▶ _Text block_
#####
Christopher Capozzola. Bound by War: How the United States and the Philippines Built America's First Pacific Century. New York: Basic Books, 2020. 480 pp. $35.00 (cloth), ISBN 978-1-5416-1827-5.
Reviewed by Guy Emerson Mount (Auburn University)
Published on H-Diplo (January, 2021)
Commissioned by Seth Offenbach (Bronx Community College, The City University of New York)
In this sweeping chronological account of US-Philippine relations, Christopher Capozzola delivers a cutting-edge military and diplomatic history wrapped in the cover of a popular trade book. Beyond the bloody battles and smoky boardrooms, this is a wide-ranging history of the Philippines told through its entanglements with American military power. As a stern indictment of US empire, this book also demonstrates how both countries’ military institutions functioned as the figurative jeepneys that carried US colonialism into the neocolonial era. In this deeply researched and highly readable book, Capozzola argues that American military power and Filipino responses to it have served as the defining feature of US-Philippine relations over the past 122 years.
After nearly destroying the Philippines in 1898 and then again in 1945, America’s empire established itself, in many cases, as the only game in town. Capozzola points out that from the beginning of the US occupation, Filipino revolutionaries were typically offered a choice between a life behind bars or a life in the military. Those who chose the carceral state were often forced to build American military installations anyway. With such “choices” in the offering, communities like Olongapo and Angeles City constantly found their local politics and their regional economies distorted by the power of US military dollars.
Empire would also warp and distort the foreign relations of the Philippine state. Filipino politicians endlessly chased US foreign aid packages and subcontracts from American imperialists—hoping to somehow make up for the damage that colonialism had wrought. But as most impoverished nations know, US aid dollars came with strings attached. Typically, if not explicitly, the strings in the Philippines required loyal support for the US military’s geopolitical objectives. This cycle of militarism repeated itself endlessly and poisoned everything it touched. Even after a series of apparent civilian handovers in the Philippines, military force continued to loom large.
In the face of this structural predicament, Capozzola skillfully shows, individual Filipinos did their best to use their proximity to US empire to survive within it. The paradox was that “as Filipino soldiers served American interests in the Pacific, they also advanced their own nation” (p. 16). This made Filipinos “partners in violence if not partners in power” (p. 48). Building on Al McCoy’s 2009 book Policing America’s Empire: The United States, the Philippines, and the Rise of the Surveillance State, Capozzola follows this dynamic as it worked out dialectically within Philippine foreign and domestic policy. By 1908 two-thirds of all Filipinos in Manila were under surveillance by the US-led constabulary (p. 53). At least one-fifth of the city’s population had been arrested (p. 64). This authoritarian police state propelled the country into its postcolonial era. The brutal regimes of Ferdinand Marcos, the killing of over twenty thousand civilians by Rodrigo Duterte, and the massacres of hundreds of thousands of Muslims in Mindanao appear less as anomalies for Capozzola and more as the long echoes of an orchestrated American empire.
#####
▶ _Given information_

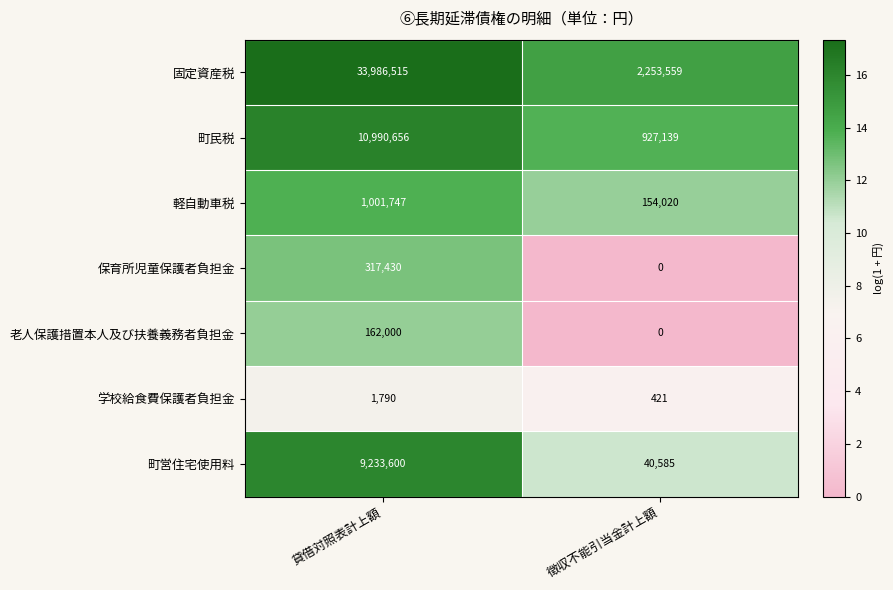

What is the highest value of the 軽自動車税 series?

1001747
#####
▶ _Complete the following_
[1] List every person named in the book review.
[2] Extract the passage of the book review from "Reviewed by Guy" up to and including "of New York)".
The material comes from a different source than the book review.

▶ _Answers to this exercise_
[1] Christopher Capozzola, Guy Emerson Mount, Seth Offenbach, Al McCoy, Ferdinand Marcos, Rodrigo Duterte

[2]
Reviewed by Guy Emerson Mount (Auburn University)
Published on H-Diplo (January, 2021)
Commissioned by Seth Offenbach (Bronx Community College, The City University of New York)